Ed le fils survivant et cette sorte de début de rêve : ce qui vient avant sommeil, l’espace autour de soi, petite aire, sac ou bulle, buée. La buée se dessine, c’est le rêve : un homme et une femme aux lèvres jointes pour un baiser, les bouches s’entre-dévorent, soudain ou pas soudain, lentement, affreusement lentement, les bouches se dévorent, l’une prend l’autre et le contraire, ça ne fait plus qu’un seul visage mais difforme, cubique mou à la fois, inconsistant, joues molles comme montres gluantes, après l’espace c’est le temps qui joue sa partition, les 2 que nous étions, à nous embrasser, bravo, une figure atroce, décomposée, un instant.

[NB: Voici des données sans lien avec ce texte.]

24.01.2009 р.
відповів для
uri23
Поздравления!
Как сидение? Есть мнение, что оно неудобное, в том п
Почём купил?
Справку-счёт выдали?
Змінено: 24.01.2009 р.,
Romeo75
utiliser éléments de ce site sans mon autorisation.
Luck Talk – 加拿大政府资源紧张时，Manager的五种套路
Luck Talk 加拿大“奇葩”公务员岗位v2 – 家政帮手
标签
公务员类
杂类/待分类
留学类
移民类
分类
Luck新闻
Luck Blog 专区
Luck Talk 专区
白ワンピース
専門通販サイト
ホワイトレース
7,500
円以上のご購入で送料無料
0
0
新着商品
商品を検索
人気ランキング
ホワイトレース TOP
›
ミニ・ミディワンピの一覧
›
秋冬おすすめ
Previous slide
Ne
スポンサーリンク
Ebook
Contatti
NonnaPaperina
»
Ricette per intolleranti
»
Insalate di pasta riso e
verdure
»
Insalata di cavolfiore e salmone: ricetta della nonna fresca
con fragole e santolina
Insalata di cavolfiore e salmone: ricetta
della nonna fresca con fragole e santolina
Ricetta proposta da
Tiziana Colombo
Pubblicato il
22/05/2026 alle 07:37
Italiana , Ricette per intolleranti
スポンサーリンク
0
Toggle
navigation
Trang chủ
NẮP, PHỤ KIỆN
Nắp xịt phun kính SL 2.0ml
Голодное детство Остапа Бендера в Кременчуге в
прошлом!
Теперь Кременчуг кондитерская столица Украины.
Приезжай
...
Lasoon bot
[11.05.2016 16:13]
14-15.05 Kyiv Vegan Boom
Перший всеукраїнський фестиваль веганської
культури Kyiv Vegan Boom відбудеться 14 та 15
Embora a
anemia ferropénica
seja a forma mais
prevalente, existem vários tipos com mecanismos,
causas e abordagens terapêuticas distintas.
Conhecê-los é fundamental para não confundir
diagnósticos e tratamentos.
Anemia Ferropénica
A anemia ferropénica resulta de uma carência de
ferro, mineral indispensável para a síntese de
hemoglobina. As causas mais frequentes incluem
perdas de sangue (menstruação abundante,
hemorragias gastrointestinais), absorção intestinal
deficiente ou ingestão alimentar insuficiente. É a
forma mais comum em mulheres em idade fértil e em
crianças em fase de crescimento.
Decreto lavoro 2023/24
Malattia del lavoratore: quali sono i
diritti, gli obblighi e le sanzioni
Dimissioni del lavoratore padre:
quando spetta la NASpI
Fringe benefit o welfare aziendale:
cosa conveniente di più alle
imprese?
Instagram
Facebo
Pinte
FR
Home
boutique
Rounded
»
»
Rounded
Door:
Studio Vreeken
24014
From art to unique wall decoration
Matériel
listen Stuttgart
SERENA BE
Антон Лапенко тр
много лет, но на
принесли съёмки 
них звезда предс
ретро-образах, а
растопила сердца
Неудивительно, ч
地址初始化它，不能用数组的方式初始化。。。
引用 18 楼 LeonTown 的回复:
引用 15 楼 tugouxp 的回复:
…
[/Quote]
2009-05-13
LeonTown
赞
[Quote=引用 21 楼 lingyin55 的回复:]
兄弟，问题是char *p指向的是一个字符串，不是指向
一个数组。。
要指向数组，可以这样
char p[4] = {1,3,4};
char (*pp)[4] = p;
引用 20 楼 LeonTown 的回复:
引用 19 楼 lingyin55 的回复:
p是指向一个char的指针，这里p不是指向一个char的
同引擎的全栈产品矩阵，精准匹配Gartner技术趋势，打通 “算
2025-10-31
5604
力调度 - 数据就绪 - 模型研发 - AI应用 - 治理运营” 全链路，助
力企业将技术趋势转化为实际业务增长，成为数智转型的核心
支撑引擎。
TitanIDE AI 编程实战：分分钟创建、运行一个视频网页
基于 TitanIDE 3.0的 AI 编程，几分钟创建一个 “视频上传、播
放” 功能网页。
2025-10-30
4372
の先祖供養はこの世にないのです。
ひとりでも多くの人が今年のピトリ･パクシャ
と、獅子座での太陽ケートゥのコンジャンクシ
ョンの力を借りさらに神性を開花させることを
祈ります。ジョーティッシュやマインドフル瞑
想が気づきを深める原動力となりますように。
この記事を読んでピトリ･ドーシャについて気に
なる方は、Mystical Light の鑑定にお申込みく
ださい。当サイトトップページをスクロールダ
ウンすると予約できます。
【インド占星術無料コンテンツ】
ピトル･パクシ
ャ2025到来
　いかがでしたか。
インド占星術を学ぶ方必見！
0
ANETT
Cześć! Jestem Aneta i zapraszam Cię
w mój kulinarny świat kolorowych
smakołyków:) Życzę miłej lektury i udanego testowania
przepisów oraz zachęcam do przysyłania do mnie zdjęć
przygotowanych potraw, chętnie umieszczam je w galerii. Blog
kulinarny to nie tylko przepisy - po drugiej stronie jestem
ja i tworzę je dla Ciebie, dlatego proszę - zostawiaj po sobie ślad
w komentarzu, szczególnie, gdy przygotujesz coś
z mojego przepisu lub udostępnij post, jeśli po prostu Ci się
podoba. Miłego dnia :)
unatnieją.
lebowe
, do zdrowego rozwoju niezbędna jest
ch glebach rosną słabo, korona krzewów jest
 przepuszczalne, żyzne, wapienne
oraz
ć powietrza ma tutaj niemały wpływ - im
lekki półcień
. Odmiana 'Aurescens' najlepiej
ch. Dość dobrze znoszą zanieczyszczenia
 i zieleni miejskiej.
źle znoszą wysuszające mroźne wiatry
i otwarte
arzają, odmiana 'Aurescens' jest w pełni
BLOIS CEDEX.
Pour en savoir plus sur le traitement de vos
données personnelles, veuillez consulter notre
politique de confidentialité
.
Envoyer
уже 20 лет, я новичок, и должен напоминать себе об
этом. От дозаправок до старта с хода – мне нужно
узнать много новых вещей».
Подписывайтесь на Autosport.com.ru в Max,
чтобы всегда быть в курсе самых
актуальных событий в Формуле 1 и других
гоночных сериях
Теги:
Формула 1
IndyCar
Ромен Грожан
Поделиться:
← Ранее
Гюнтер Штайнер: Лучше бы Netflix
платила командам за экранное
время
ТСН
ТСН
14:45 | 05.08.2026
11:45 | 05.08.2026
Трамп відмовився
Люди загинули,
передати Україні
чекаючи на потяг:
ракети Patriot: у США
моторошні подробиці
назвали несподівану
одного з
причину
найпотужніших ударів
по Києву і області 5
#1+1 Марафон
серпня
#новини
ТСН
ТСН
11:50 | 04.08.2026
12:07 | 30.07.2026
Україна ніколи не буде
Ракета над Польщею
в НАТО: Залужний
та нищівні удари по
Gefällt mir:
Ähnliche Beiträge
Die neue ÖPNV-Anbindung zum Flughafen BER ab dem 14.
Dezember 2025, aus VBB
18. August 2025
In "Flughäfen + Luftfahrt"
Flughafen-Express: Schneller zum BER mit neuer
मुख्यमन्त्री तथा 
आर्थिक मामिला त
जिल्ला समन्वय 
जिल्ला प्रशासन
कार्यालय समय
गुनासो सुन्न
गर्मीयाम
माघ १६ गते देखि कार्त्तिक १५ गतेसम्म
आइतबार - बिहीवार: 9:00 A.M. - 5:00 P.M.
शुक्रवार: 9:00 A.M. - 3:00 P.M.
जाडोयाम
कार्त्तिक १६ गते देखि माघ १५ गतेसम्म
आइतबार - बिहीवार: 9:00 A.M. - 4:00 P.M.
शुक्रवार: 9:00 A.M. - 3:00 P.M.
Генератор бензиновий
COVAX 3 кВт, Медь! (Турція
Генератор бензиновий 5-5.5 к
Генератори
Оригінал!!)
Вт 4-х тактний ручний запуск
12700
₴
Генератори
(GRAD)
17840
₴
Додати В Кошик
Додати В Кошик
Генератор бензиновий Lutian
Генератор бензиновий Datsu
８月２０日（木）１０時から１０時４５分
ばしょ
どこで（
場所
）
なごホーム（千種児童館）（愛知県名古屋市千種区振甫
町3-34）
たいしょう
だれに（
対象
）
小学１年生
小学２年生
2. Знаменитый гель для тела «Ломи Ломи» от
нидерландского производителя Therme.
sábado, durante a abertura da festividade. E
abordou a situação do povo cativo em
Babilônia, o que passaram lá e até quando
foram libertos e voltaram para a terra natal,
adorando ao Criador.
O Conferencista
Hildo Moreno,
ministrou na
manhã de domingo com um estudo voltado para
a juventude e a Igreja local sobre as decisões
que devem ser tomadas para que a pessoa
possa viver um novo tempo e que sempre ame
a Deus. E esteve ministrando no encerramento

C’est l’image que reçoit Ed, le plus valide d’entre nous, sous le porche de l’ancienne prison de ville alors qu’on sombre dans un sommeil étrange, une sorte d’évanouissement. C’est que la tempête fait rage.
Le fleuve, donc. On ne peut plus dire vague ; et ça ne flue plus ; ça ne charrie plus ; ça se soulève, horizontalement. Une colonne de mer ourlée et verte jusqu’à la nuit, jusqu’aux couleurs de nuit : la forme d’une bête, un animal marin inconnu, baleine si seulement ça y ressemblait, droit, dressé et surgissant, la vague ou flot a décidé de ne pas rouler ni d’aller de l’avant mais de faire barrage, de faire muraille, de faire dos ou front, une bête à l’œil vu de profil, œil rond et la gueule, gigantesque, fanions d’entre mâchoires, et la gueule de baleine noire, plus grosse qu’aucune, une gueule dressée sur des pattes invisibles, plantée, pattes invisibles, dans les sols limoneux, une gorge démesurée et au-dessus de la gorge la tête de baleine, au milieu l’œil rond et unique car elle est de profil, une bête de profil, toujours pas un bruit, sauf peut-être celui que font nos 4 silhouettes (moins 1 toujours impassible) grelottantes.